Nieuwe wetgeving nodig
“Er is de afgelopen jaren al veel gebeurd,” constateert Van Lint. “Maar voor een groot aantal maatregelen is nieuwe wetgeving nodig. En dat vergt tijd, aangezien de wetsvoorstellen zowel langs de Raad van State als door de Tweede en Eerste Kamer moeten. Daardoor duurt het best lang voordat een arbeidsmigrant er iets van gaat merken.” Van Lint vindt het dan ook zeer waardevol dat de ABU nu al met eigen initiatieven komt. “De Fair Employment Code, cao-afspraken en het eigen masterplan: in alles straalt de ABU uit dat deze het als brancheorganisatie belangrijk vindt om de positie van arbeidsmigranten te verbeteren. Dat sluit aan bij de oproep van minister van Gennip dat bedrijven hun eigen verantwoordelijkheid moeten nemen en niet hoeven te wachten op wetgeving.” Wel voegt Van Lint daaraan toe dat het belangrijk is dat ook alle ABU-leden hun arbeidsmigranten behandelen volgens de Roemer-aanbevelingen. “En als leden zich duidelijk niet houden aan de Fair Employment Code en de cao, laat de ABU daar dan ook tegen optreden.”
“In alles straalt de ABU uit dat deze het als brancheorganisatie belangrijk vindt om de positie van arbeidsmigranten te verbeteren.”

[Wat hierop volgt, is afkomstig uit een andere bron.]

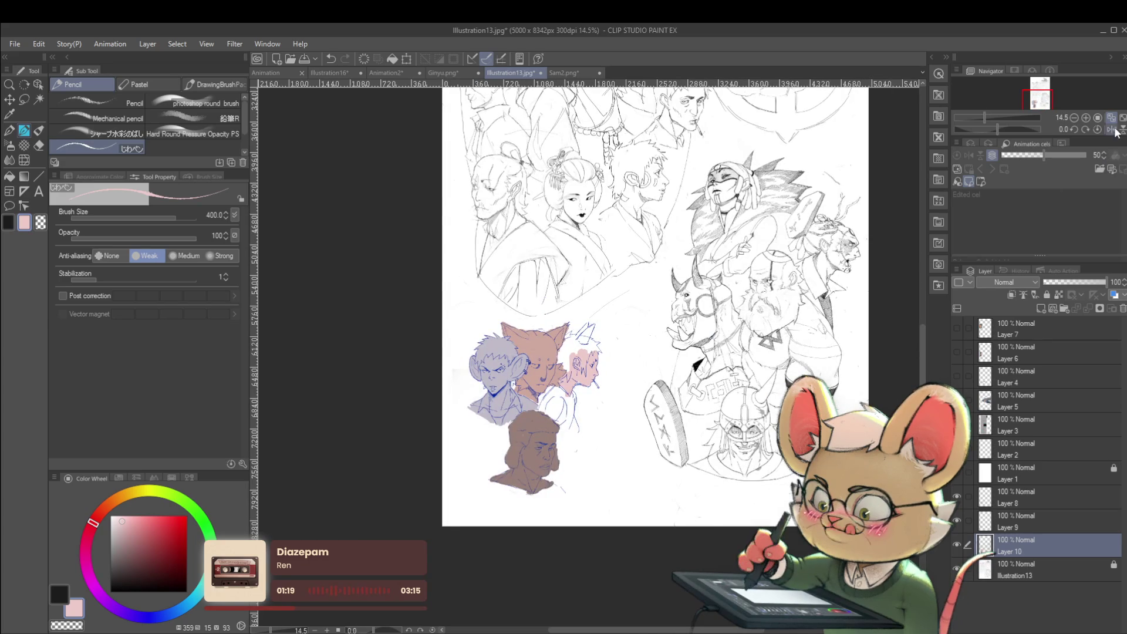
left_click(1111, 129)
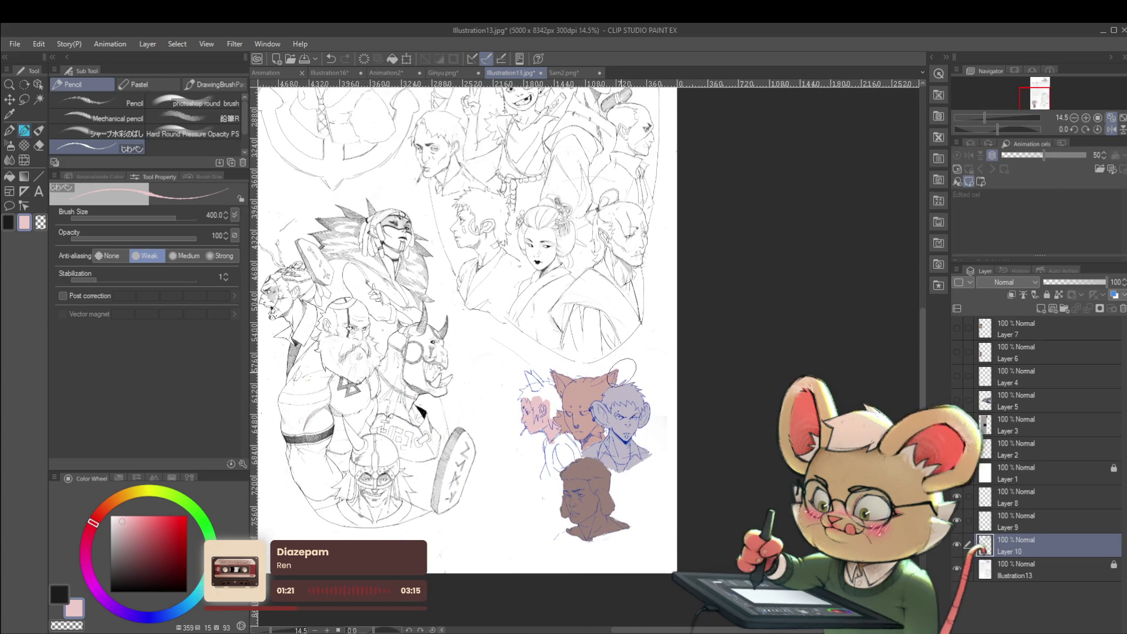
scroll(529, 405, "up", 3)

Rob van Lint, bestuurlijk aanjager IPA
Effectieve handhaving
“Er gebeuren inderdaad veel goede dingen op het vlak van internationale medewerkers,” beaamt Peter Loef, programmamanager Arbeidsmigratie van de ABU. “Maar het moet nog veel beter. De ABU neemt daarin zijn verantwoordelijkheid. Maar wij kunnen het niet alleen. Ook inleners zullen hun bijdrage moeten leveren. Gemeenten moeten bereid zijn om meer kwalitatieve huisvesting te realiseren. En zonder een effectieve handhaving door de Nederlandse Arbeidsinspectie, zijn nieuwe regels een papieren tijger.”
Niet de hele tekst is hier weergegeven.